No bajes la guardia.

Temblor. 
En mitad de la noche. Aún son las 3:00 A.M. No llueve, no hace frío, no hace calor. Podría decir: perfecto; pero no. Podría serlo, pero siempre queremos más.  Porque podemos. 
Vértigo. 
Sucede cada vez que enciendo el grifo del cuarto de baño. No sé por qué me gusta y me asusta tanto el fluir del agua. Me sujeto a la barandilla antes de saltar, incluso si no salto. Por si tropiezo (y caigo).
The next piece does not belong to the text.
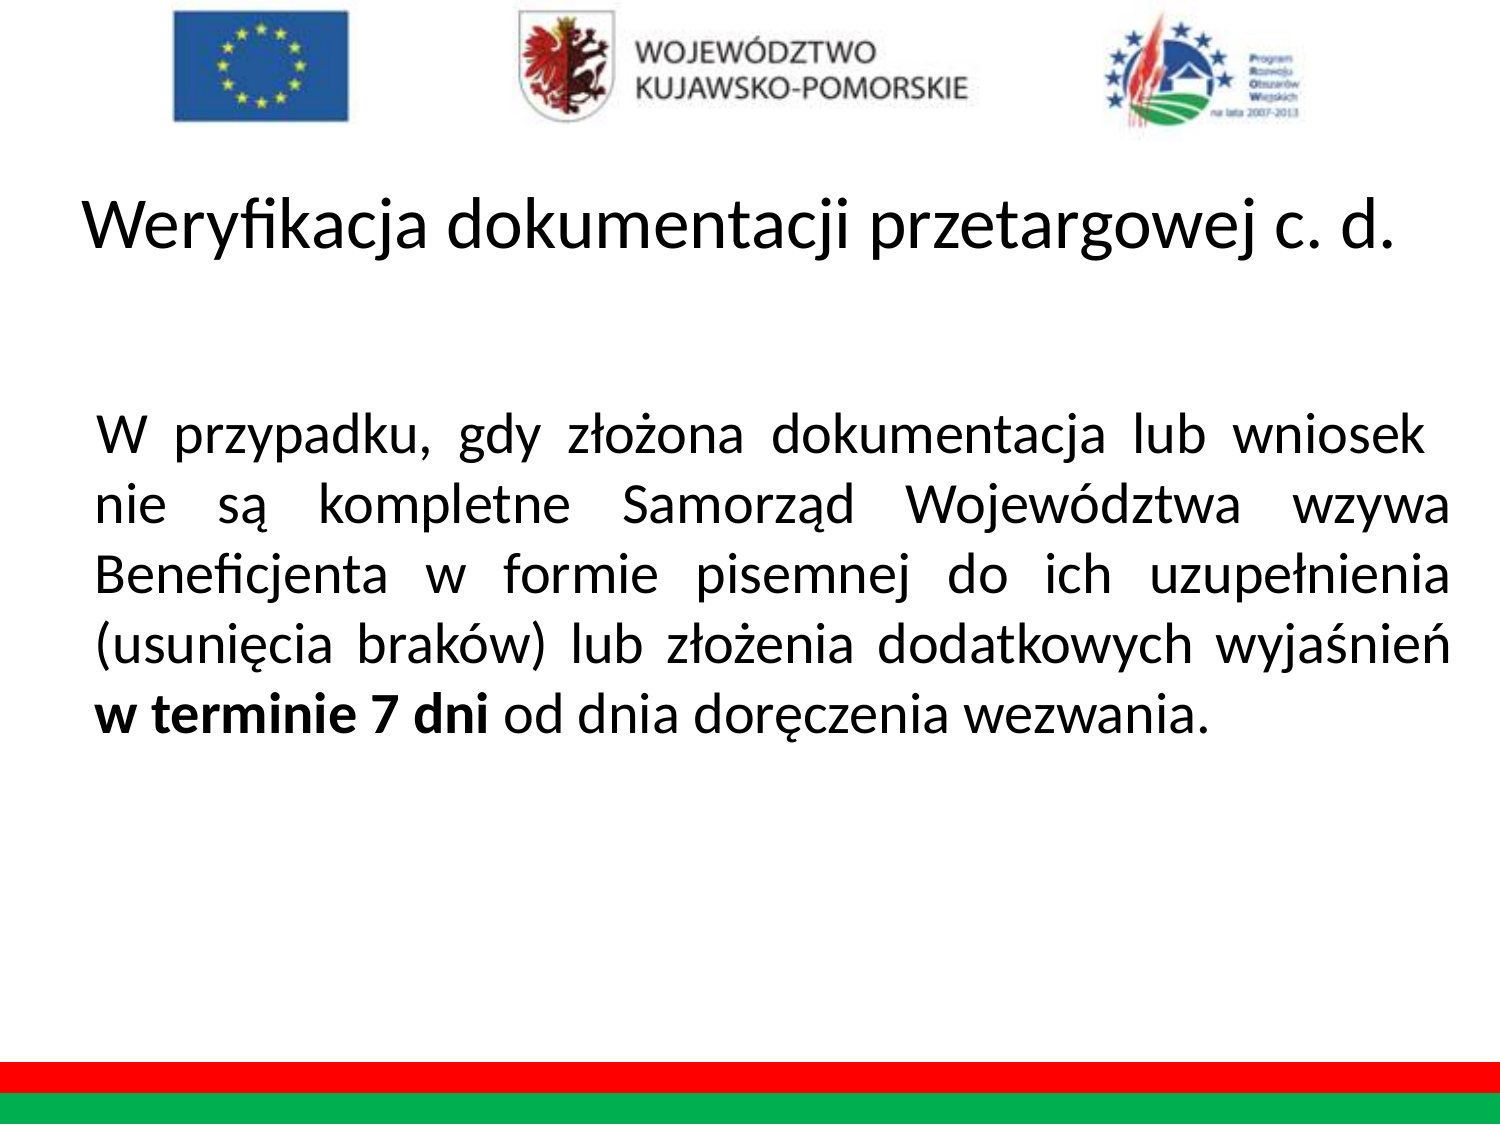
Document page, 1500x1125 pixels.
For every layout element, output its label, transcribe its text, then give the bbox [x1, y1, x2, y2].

Me he dejado llevar por la prudencia de caminar con el cuidado de quien teme morir sin haber vivido lo suficiente. Improviso y le echo pulsos a la suerte más de lo que debería, pero los pies siempre de plomo. Para no ceder.
No bajes la guardia. 
Ojalá supiese hacer entender el miedo que me da caer. Una vez alguien lo vio en mis ojos y no quiso preguntar nada más.
Valiente. 
Camino siempre hacia delante. Nunca miro atrás porque atrás soy yo. Mis costuras (ya no voy a utilizar más la palabra cicatrices). Atrás siempre va delante, nos guste o no.
Entended ahora porque no me permito dejar de ver ni cuando cierro los ojos.